## GIVEN INSTRUCTION A
In the post below, recast the paragraph beginning "Far too often I have witnessed" as a short bulleted list that keeps its main points.

## EXTRACT
— Begin —

Lessons from Sun Tzu: Explaining Machine Learning

Vriddhi · ‎07-14-2021

All quotes that follow are from The Art of War by Sun Tzu.

Opinions are my own.

Thoughts are welcome in comments below.

If you found this useful and know folks who will too, give it a like and share on social media. Thanks!

“He who knows when he can fight and when he cannot will be victorious” - Sun Tzu, The Art of War

The underlying mathematics of machine learning models is sometimes hard even for practitioners to explain to each other. Explaining how these models work to business users is what our friends in computer programming would probably call a “non-trivial problem”.

We’ve all ducked these curve balls in our own way. Here I share how I respond to them, with a little bit of help from a 1500 yrs old ancient Chinese military treatise. Please throw in comments on whether you agree, disagree or would respond to your customers differently. I’m sure this is a teacup waiting for its raucous storm.

What the customer asks…

Can we use machine learning to solve this?

“In the midst of chaos, there is also opportunity”

Far too often I have witnessed the force fitting of ML to a problem because well, FOMO. If a simple rule solves the problem then you don’t need ML. If the rule needs to be learnt and cannot be supplied upfront, then you need ML. Identify a business area that could do with help, identify a specific problem that needs solving, ask if ML can provide an answer. Do not go backwards on this list.

I don’t have data, can you build a model anyway?

“Even the finest sword plunged into salt water will eventually rust.”

— End —

## GIVEN INSTRUCTION B
List every line in the records below that contains the string "major".

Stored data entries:
— Begin —

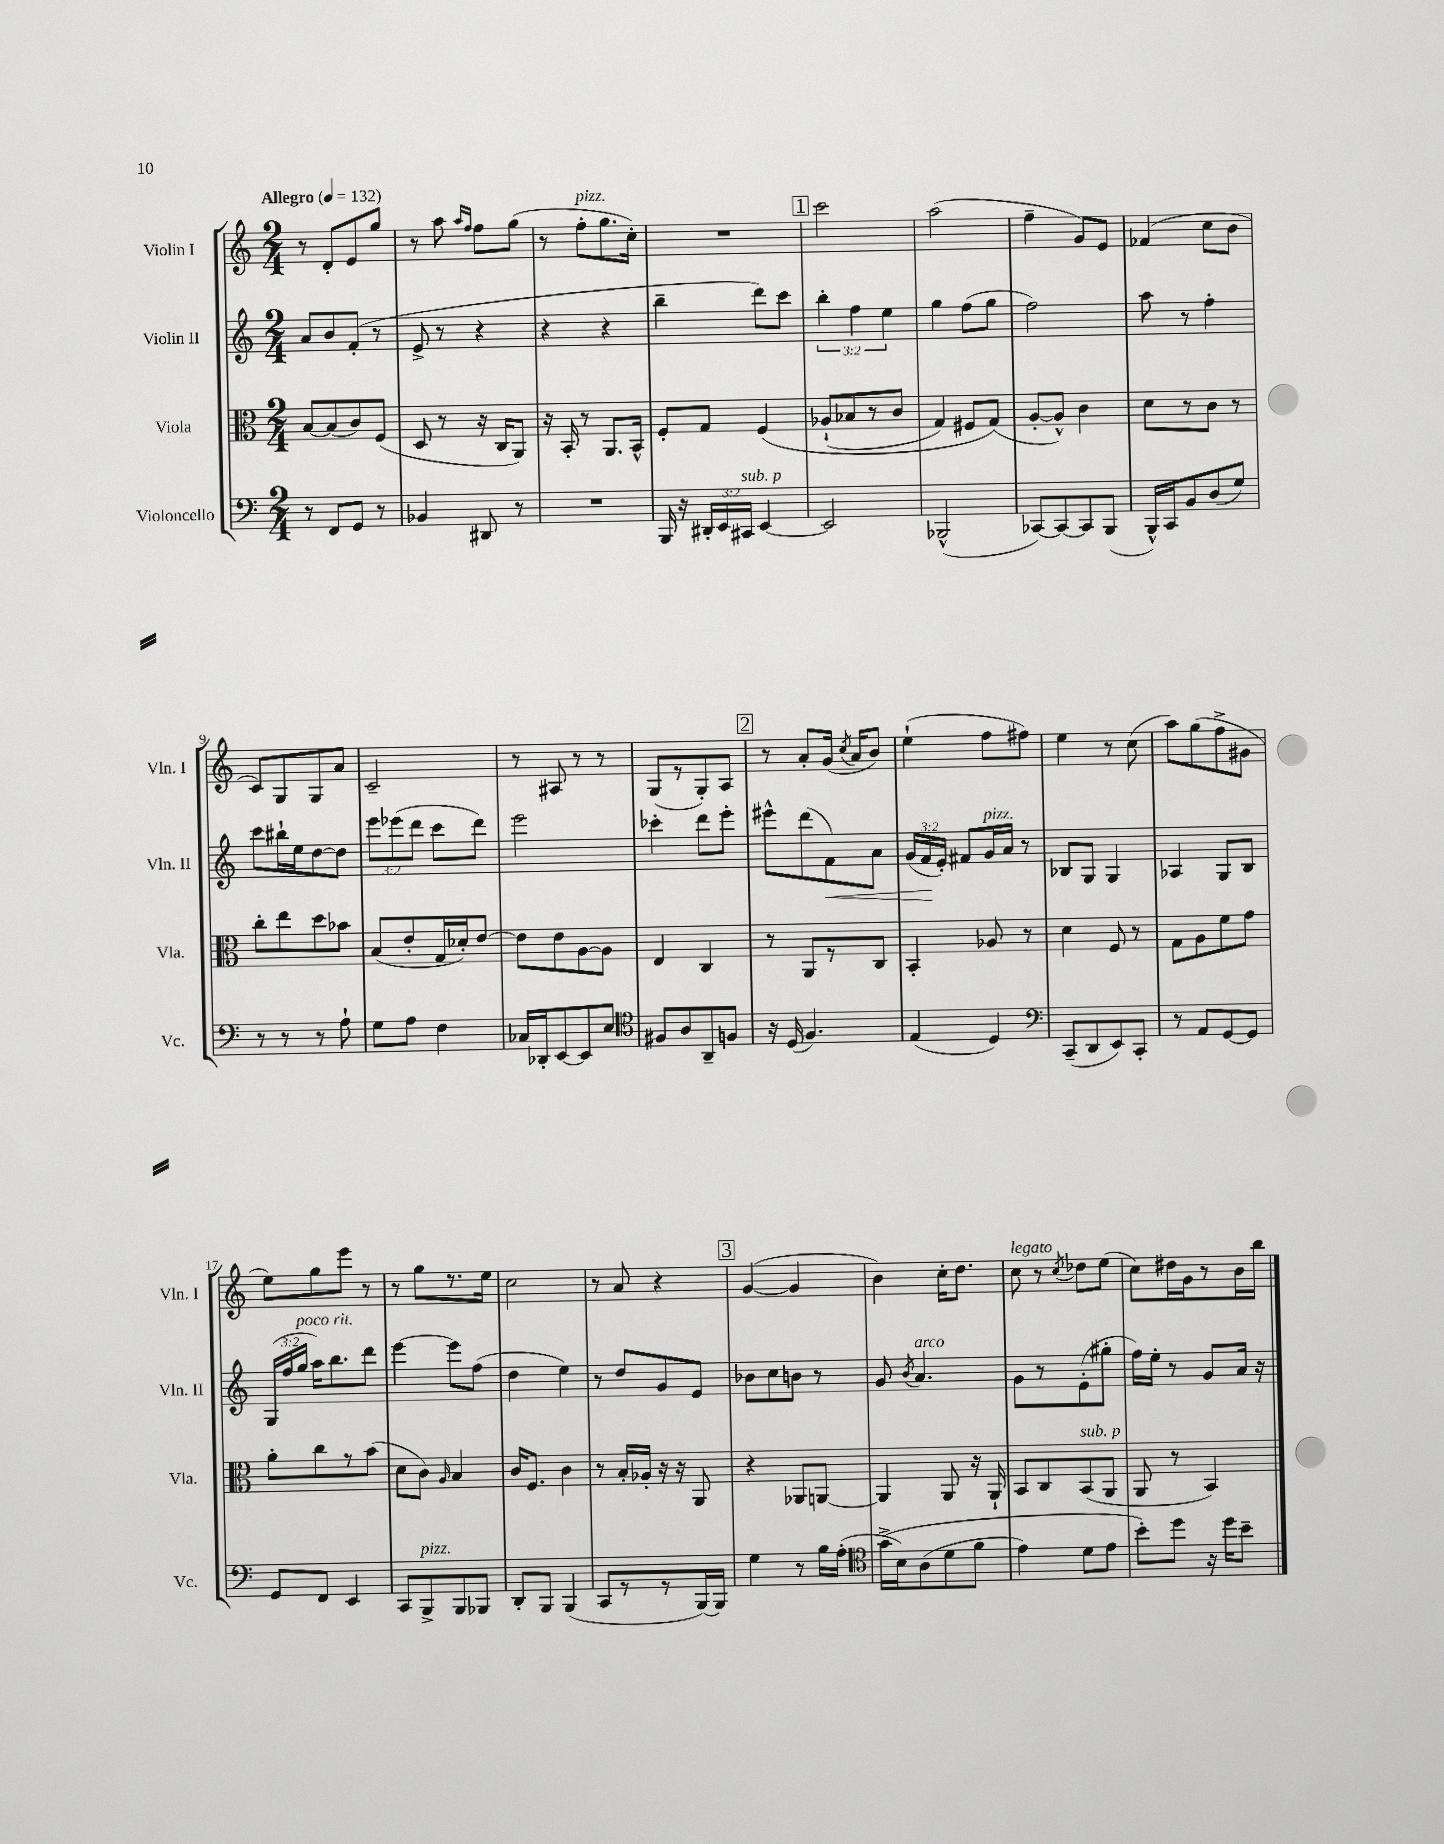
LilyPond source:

<<
\new StaffGroup <<
\new Staff = "s0" \with { instrumentName = "Violin I" shortInstrumentName = "Vln. I" } {
    \clef treble \key c \major \numericTimeSignature \time 2/4 \tempo "Allegro" 4 = 132
    \autoBeamOff r8 d'8[-. e'8 g''8] |
    r8 a''8 \grace { a''16[ f''16] } f''8[ g''8]( |
    r8 f''8[-.^\markup { \italic "pizz." } g''8. c''16]-.) |
    R2 |
    \mark \markup { \box "1" } c'''2 |
    a''2( |
    f''4-- g'8[) e'8] |
    fes'4( c''8[ b'8] |
    c'8[) g8 g8 a'8] |
    c'2-- |
    r8 ais8 r8 r8 |
    g8[( r8 g8-.) a8] |
    \mark \markup { \box "2" } r8 a'8[-. g'16]( \acciaccatura { c''8 } a'16[ b'8]) |
    e''4-!( f''8[ fis''8]) |
    e''4 r8 c''8( |
    a''8[) g''8( f''8-> gis'8] |
    e''8[) g''8 e'''8] r8 |
    r8 g''8[ r8. e''16] |
    c''2 |
    r8 a'8 r4 |
    \mark \markup { \box "3" } g'4~( g'4 |
    b'4) c''16[-. d''8.] |
    c''8^\markup { \italic "legato" } r8 \acciaccatura { c''8 } des''8[ e''8]( |
    c''8[) dis''16 g'16 r8 b'16 b''16] \bar "|." |
}
\new Staff = "s1" \with { instrumentName = "Violin II" shortInstrumentName = "Vln. II" } {
    \clef treble \key c \major \numericTimeSignature \time 2/4 \override Staff.TupletNumber.text = #tuplet-number::calc-fraction-text
    \autoBeamOff a'8[ b'8 f'8]-.( r8 |
    e'8-> r8 r4 |
    r4 r4 |
    b''4-- d'''8[) c'''8] |
    \mark \markup { \box "1" } \tuplet 3/2 { b''4-. f''4 e''4 } |
    g''4 f''8[( g''8] |
    f''2) |
    a''8 r8 f''4-. |
    c'''8[ bis''16-! e''16 d''8~ d''8] |
    \tuplet 3/2 { e'''8[ ees'''8( d'''8] } c'''8[ d'''8]) |
    e'''2 |
    ces'''4-. d'''8[ e'''8]-. |
    \mark \markup { \box "2" } eis'''8[-^ d'''8( f'8\<) a'8] |
    \tuplet 3/2 { g'16[( f'16\! e'16]-.) } fis'8[ g'16^\markup { \italic "pizz." } a'16] r8 |
    bes8[ g8] g4 |
    aes4 g8[ b8] |
    \tuplet 3/2 { g16[( f''16 g''16]^\markup { \italic "poco rit." } } a''16[) b''8. d'''8] |
    e'''4~ e'''8[ f''8]( |
    d''4 e''4) |
    r8 d''8[ g'8 e'8] |
    \mark \markup { \box "3" } bes'8[ c''8 b'8] r8 |
    g'8 \acciaccatura { b'8 } a'4.^\markup { \italic "arco" } |
    g'8[ r8 e'8-.( gis''8]-. |
    f''16[) e''16]-. r8 g'8[ a'16] r16 \bar "|." |
}
\new Staff = "s2" \with { instrumentName = "Viola" shortInstrumentName = "Vla." } {
    \clef alto \key c \major \numericTimeSignature \time 2/4
    \autoBeamOff b8[~ b8( c'8) f8]( |
    d8 r8 r16 c16[ a,8]) |
    r16 b,16-. r8 a,8.[ b,16]-^ |
    f8[-. g8] f4\( |
    \mark \markup { \box "1" } aes8[-!( bes8 r8 c'8] |
    g4) fis8[ g8](\) |
    a8[~-. a8]-^) c'4 |
    d'8[ r8 c'8] r8 |
    c''8[-. e''8 d''8 bes'8] |
    b8[( e'8-. g16 des'16-.) e'8]~ |
    e'8[ e'8 a8~ a8] |
    e4 c4 |
    \mark \markup { \box "2" } r8 a,8[ r8 c8] |
    b,4-. aes8 r8 |
    d'4 f8 r8 |
    g8[ a8 f'8 g'8] |
    a'8[-. c''8 r8 b'8]( |
    d'8[ c'8]) \grace { a16 } b4 |
    c'16[ f8.] c'4 |
    r8 b16[-. aes16]-. r16 r16 a,8 |
    \mark \markup { \box "3" } r4 aes,8[ a,8]~ |
    a,4 a,8 r16 a,16-! |
    b,8[ c8 b,8^\markup { \italic "sub. p" }( a,8] |
    a,8 r8 b,4) \bar "|." |
}
\new Staff = "s3" \with { instrumentName = "Violoncello" shortInstrumentName = "Vc." } {
    \clef bass \key c \major \numericTimeSignature \time 2/4 \override Staff.TupletNumber.text = #tuplet-number::calc-fraction-text
    \autoBeamOff r8 f,8[ g,8] r8 |
    bes,4 dis,8 r8 |
    R2 |
    b,,16 r16 \tuplet 3/2 { dis,16[-. e,16 cis,16]^\markup { \italic "sub. p" } } e,4~ |
    \mark \markup { \box "1" } e,2 |
    bes,,2-^( |
    ces,8[~) ces,8~ ces,8 b,,8]( |
    b,,16[-^) c,16 b,8 d8( g8]) |
    r8 r8 r8 a8-! |
    g8[ a8] f4 |
    ces16[ des,16-. e,8~ e,8 e8] |
    \clef tenor fis8[ a8 a,8-- f8] |
    \mark \markup { \box "2" } r16 d16( f4.) |
    e4( d4) |
    \clef bass c,8[--( d,8 e,8) c,8]-. |
    r8 a,8[ g,8~ g,8] |
    g,8[ f,8] e,4 |
    c,8[ b,,8->^\markup { \italic "pizz." } b,,8 bes,,8] |
    d,8[-. b,,8] b,,4( |
    c,8[ r8 r8 b,,16~) b,,16] |
    \mark \markup { \box "3" } g4 r8 b16[ a16]-.( |
    \clef tenor g'16[->\( b16) a8( d'8 f'8] |
    e'4) d'8[ e'8] |
    b'8[-.\) d''8] r16 d''16[ b'8]-- \bar "|." |
}
>>
>>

— End —

## WRITTEN SOLUTION A
- ML is often forced onto problems because of FOMO.
- If a simple rule solves the problem, ML is not needed.
- If the rule must be learned and cannot be supplied upfront, ML is needed.
- Work in this order: identify a business area that needs help, identify a specific problem to solve, then ask whether ML can provide an answer. Never go backwards through these steps.

## WRITTEN SOLUTION B
    \clef treble \key c \major \numericTimeSignature \time 2/4 \tempo "Allegro" 4 = 132
    \clef treble \key c \major \numericTimeSignature \time 2/4 \override Staff.TupletNumber.text = #tuplet-number::calc-fraction-text
    \clef alto \key c \major \numericTimeSignature \time 2/4
    \clef bass \key c \major \numericTimeSignature \time 2/4 \override Staff.TupletNumber.text = #tuplet-number::calc-fraction-text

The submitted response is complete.